Your task: In the material below, find each line with the word "begin" and copy it.

------ Records supplied ------

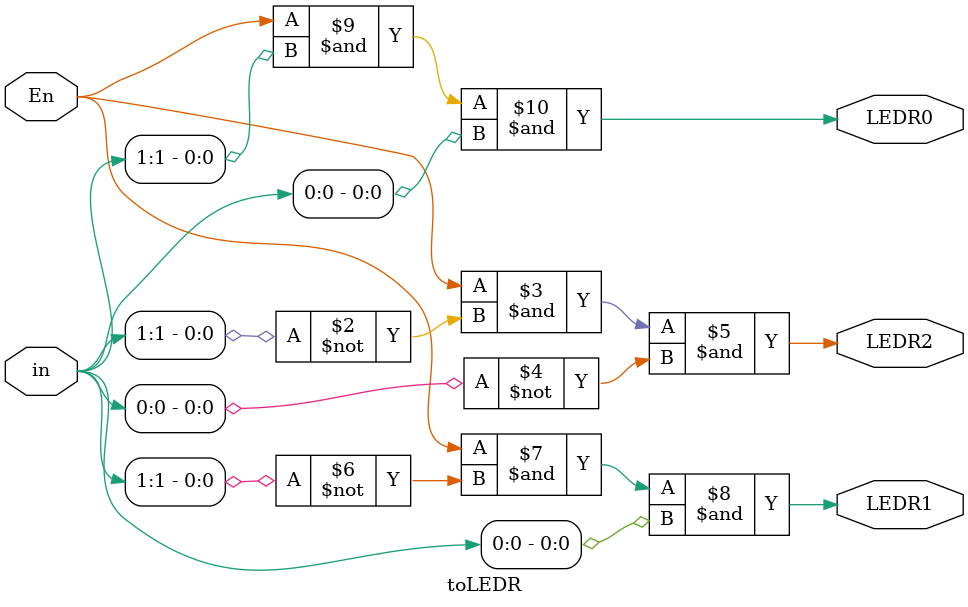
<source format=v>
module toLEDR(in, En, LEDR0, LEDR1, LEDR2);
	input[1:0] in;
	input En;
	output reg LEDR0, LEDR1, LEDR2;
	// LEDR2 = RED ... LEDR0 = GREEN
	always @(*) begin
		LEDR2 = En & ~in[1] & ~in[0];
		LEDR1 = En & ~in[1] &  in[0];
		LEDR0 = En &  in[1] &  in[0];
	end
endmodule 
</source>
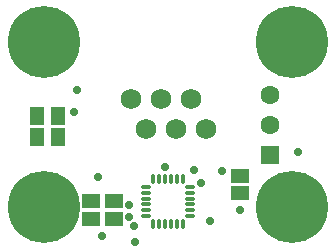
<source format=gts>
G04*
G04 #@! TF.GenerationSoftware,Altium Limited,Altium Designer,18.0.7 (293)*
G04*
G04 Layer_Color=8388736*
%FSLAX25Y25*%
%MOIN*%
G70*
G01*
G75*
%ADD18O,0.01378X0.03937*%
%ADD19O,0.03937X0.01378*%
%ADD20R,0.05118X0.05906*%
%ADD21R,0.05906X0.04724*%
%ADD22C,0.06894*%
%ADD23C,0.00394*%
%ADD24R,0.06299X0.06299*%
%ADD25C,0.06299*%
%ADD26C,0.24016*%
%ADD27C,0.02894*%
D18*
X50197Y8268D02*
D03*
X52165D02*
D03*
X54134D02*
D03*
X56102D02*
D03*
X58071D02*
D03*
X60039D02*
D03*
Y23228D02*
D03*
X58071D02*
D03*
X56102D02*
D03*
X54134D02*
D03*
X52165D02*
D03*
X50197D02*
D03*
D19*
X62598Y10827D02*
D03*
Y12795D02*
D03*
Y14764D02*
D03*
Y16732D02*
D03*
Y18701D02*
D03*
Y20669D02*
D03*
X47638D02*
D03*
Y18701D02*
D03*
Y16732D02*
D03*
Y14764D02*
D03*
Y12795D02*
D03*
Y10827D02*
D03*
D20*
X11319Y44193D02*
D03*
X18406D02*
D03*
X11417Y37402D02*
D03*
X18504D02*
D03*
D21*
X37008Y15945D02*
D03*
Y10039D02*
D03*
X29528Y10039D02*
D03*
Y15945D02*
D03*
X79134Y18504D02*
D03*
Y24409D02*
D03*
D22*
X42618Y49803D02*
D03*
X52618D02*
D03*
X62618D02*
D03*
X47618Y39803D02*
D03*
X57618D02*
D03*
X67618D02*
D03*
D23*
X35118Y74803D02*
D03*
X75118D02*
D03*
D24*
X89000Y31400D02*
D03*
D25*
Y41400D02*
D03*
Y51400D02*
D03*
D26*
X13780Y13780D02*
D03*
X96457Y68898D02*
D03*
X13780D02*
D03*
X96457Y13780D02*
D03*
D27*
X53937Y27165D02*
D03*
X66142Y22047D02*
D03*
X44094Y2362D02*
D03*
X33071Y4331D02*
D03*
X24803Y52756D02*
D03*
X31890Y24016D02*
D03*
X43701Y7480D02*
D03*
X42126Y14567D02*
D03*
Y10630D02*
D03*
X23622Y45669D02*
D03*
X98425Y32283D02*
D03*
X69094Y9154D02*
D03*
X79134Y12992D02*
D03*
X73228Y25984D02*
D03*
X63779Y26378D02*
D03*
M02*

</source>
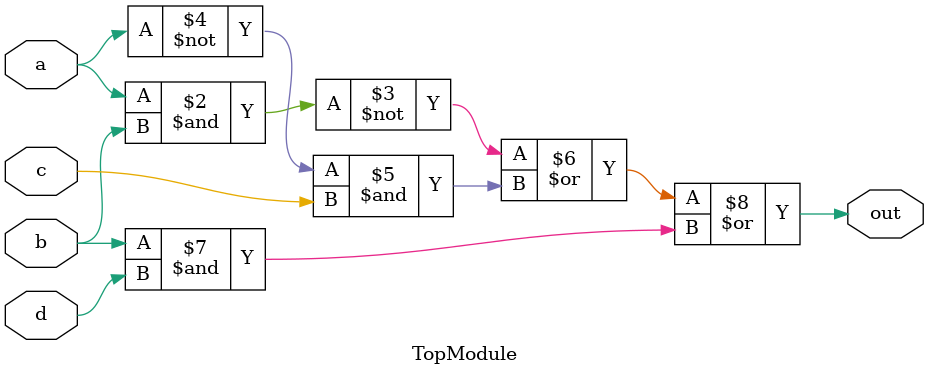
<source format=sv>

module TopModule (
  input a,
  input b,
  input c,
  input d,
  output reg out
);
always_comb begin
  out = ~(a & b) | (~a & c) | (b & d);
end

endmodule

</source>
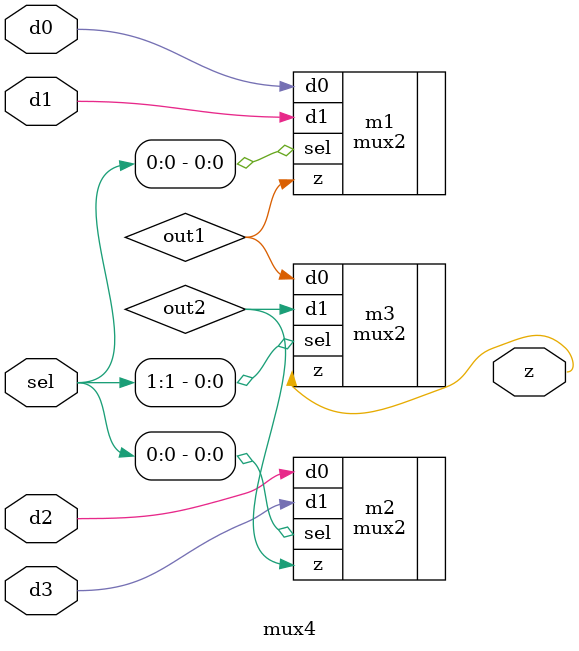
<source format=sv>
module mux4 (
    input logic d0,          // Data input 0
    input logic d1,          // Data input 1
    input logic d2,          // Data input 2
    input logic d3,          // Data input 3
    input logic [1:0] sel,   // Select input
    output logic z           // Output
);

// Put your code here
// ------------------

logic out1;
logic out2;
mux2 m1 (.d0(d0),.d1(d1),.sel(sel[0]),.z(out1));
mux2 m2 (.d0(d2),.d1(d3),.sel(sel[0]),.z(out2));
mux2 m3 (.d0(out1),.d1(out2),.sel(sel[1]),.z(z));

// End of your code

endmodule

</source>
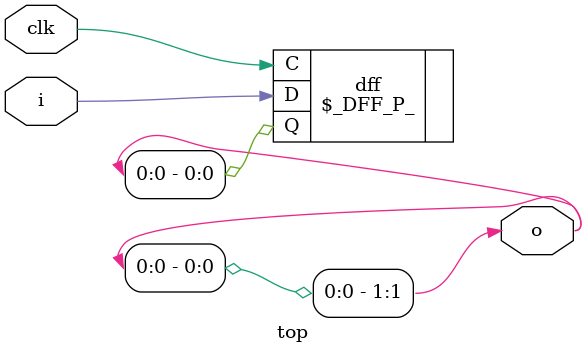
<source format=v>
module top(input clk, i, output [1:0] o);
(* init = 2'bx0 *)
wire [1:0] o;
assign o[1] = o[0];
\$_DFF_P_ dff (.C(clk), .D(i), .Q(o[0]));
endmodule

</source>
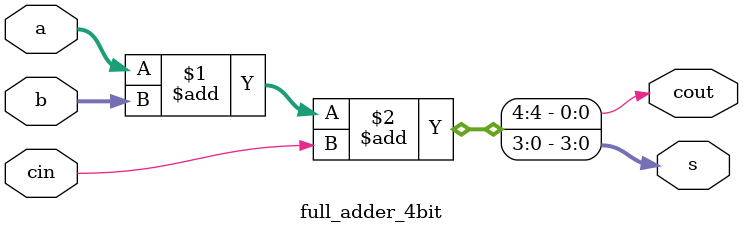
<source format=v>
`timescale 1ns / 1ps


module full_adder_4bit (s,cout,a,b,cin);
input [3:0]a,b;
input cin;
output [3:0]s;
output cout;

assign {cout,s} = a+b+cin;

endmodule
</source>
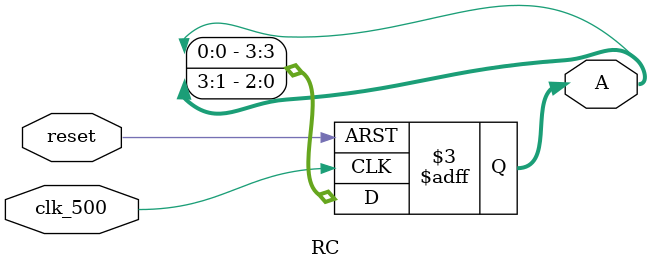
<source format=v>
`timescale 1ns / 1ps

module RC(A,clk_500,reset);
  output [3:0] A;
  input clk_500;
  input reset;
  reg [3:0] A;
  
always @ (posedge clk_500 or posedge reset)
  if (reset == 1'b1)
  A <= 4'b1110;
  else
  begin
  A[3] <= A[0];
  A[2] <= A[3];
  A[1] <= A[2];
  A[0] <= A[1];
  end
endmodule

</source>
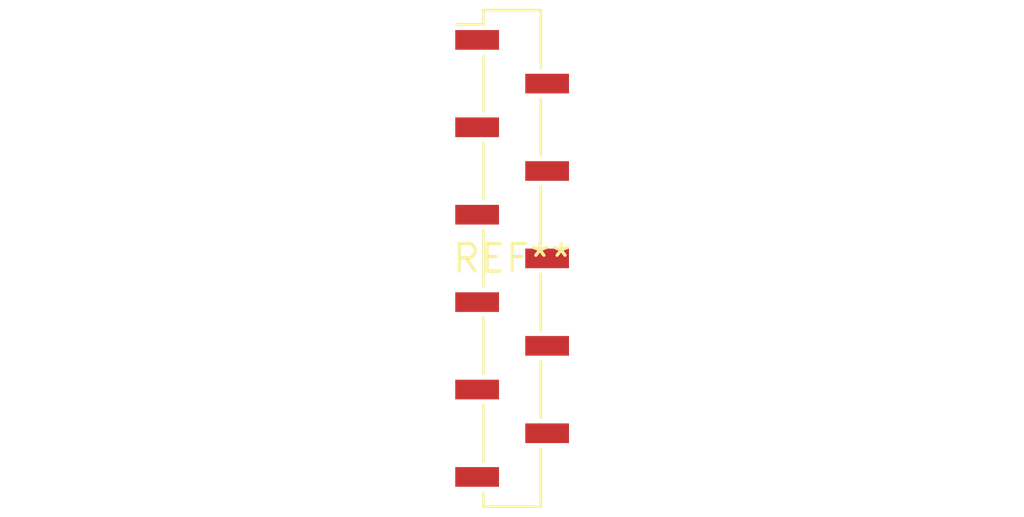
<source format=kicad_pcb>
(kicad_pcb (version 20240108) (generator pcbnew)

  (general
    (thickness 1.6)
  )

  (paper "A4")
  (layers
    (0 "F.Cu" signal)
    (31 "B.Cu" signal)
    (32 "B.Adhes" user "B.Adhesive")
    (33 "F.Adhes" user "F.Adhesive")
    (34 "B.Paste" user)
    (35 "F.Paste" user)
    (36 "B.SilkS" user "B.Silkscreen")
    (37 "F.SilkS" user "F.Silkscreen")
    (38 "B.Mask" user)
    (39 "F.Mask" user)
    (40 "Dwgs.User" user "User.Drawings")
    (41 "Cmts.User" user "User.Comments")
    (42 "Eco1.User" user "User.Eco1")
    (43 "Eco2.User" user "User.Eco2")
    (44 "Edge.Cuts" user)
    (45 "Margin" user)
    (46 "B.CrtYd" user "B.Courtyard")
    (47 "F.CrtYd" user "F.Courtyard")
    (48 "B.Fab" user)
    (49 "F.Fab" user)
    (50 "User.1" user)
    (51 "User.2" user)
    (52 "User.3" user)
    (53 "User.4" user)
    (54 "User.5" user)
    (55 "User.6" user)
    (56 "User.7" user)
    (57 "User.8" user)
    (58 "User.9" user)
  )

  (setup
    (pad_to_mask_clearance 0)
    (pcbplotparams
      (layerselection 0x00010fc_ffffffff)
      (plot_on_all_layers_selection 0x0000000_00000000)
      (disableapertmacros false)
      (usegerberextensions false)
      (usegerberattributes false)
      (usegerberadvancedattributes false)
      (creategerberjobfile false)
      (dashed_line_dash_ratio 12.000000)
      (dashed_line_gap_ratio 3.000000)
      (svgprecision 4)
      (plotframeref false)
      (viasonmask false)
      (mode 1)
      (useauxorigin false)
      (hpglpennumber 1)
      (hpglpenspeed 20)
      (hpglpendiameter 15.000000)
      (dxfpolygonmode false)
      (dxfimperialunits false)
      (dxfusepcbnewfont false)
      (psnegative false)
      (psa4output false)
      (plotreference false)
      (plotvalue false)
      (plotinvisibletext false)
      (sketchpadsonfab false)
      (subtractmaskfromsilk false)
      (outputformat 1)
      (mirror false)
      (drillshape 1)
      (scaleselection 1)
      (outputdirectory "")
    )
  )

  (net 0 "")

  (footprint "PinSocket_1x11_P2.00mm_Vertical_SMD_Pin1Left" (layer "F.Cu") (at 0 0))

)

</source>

------

Task answer:
	always @(*) begin
always_comb begin
  begin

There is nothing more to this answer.